Archive for the ‘Clusters’ Category

Oracle Clusterware as a 3rd party HA framework

Friday, June 12th, 2009

Oracle begin to push their Clusterware as a 3rd party HA framework. In this article we will review a quick example of how to do it. I will refer to this post as a quick-guide, as this is by no means any full-scale guide.

This article assumes you have installed Oracle Clusterware following one of the few links and guides available on the net. This quick-guide applies to both Clusterware 10 and Clusterware 11.

We will discuss the method of adding an additional NFS service on Linux.

In order to do so, you will need a shared storage – assuming the goal of the exercise is to supply the clients with a consistent storage services based on NFS. I, for myself, prefer to use OCFS2 as the choice file system for shared disks. This goes well with Oracle Clusterware, as this cluster framework does not handle disk mounts very well, and unless you are to write/search an agent which will make sure that every mount and umount behave correctly (you wouldn’t want to get a file system corruption, would you?), you will probably prefer to do the same. The lack of need to manage the disk mount actions will both save time on planned failover, and will guarantee storage safety. If you have not placed your CRS and Vote on OCFS2, you will need to install OCFS2 from here and here, and then to configure it. We will not discuss OCFS2 configuration in this post.

→ **Material shown**
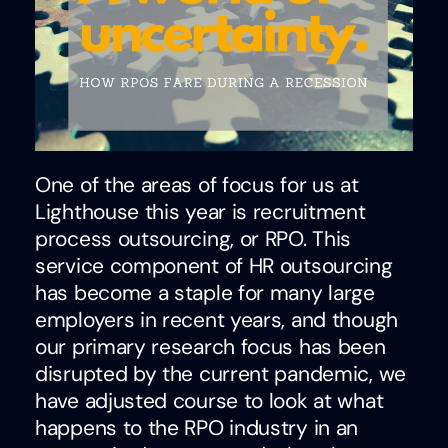
One of the areas of focus for us at
Lighthouse this year is recruitment
process outsourcing, or RPO. This
service component of HR outsourcing
has become a staple for many large
employers in recent years, and though
our primary research focus has been
disrupted by the current pandemic, we
have adjusted course to look at what
happens to the RPO industry in an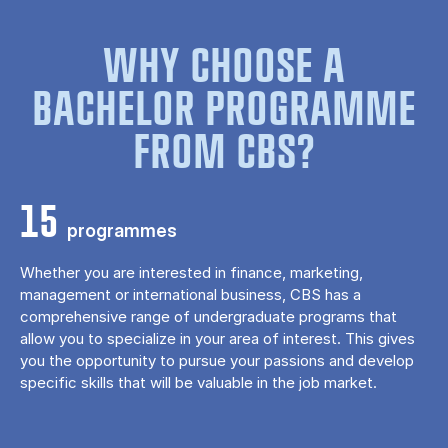
WHY CHOOSE A
BACHELOR PROGRAMME
FROM CBS?
15
programmes
Whether you are interested in finance, marketing,
management or international business, CBS has a
comprehensive range of undergraduate programs that
allow you to specialize in your area of ​​interest. This gives
you the opportunity to pursue your passions and develop
specific skills that will be valuable in the job market.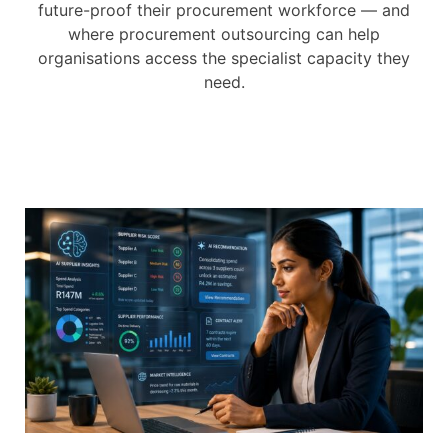
future-proof their procurement workforce — and
where procurement outsourcing can help
organisations access the specialist capacity they
need.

→ **Work required**
Repeat everything in the Oracle Clusterware post from "Archive for the" down to "any full-scale guide.", word for word.

→ **Solution to the problem**
Archive for the ‘Clusters’ Category

Oracle Clusterware as a 3rd party HA framework

Friday, June 12th, 2009

Oracle begin to push their Clusterware as a 3rd party HA framework. In this article we will review a quick example of how to do it. I will refer to this post as a quick-guide, as this is by no means any full-scale guide.